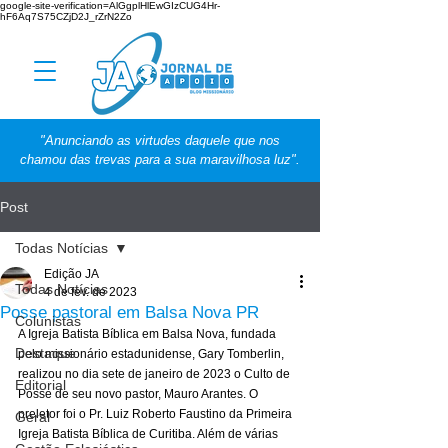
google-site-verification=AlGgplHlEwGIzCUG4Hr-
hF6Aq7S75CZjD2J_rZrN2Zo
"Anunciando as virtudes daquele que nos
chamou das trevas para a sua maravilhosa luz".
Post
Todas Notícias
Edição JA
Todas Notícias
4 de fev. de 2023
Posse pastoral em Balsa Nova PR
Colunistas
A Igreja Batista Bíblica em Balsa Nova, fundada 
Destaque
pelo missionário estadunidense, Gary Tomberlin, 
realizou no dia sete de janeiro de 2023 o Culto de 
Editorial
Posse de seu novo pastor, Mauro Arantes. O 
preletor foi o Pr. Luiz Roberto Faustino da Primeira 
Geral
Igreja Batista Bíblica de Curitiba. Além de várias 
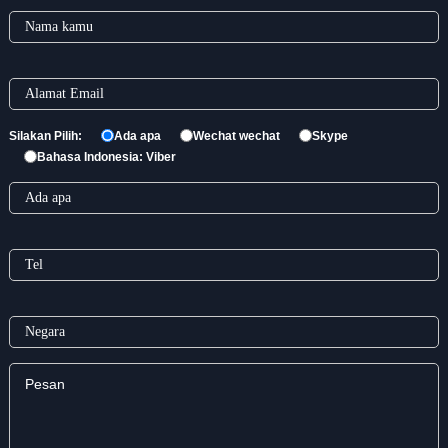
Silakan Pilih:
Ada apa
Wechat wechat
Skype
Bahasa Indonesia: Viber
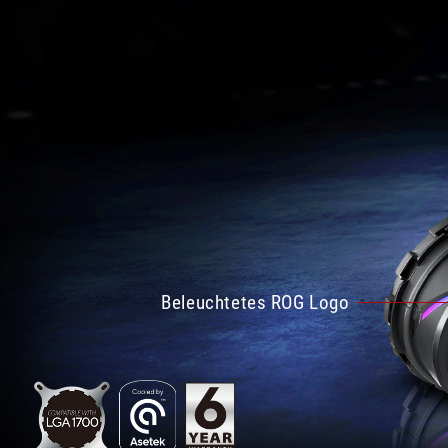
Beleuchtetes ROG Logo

##########

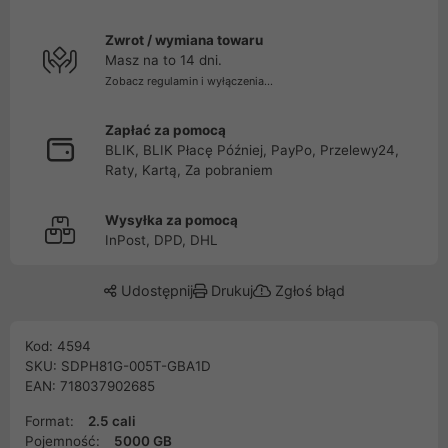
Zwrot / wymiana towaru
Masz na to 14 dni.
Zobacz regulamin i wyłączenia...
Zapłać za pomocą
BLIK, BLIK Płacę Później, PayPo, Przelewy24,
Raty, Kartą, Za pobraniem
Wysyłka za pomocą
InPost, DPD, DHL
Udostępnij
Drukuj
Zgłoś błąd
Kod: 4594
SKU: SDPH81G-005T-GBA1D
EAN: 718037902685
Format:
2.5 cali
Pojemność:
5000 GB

##########

**WHAT YOU NEED TO DO**
Filter the records above down to the lines containing "Bíblica".

**WORKED SOLUTION**
A Igreja Batista Bíblica em Balsa Nova, fundada 
Igreja Batista Bíblica de Curitiba. Além de várias 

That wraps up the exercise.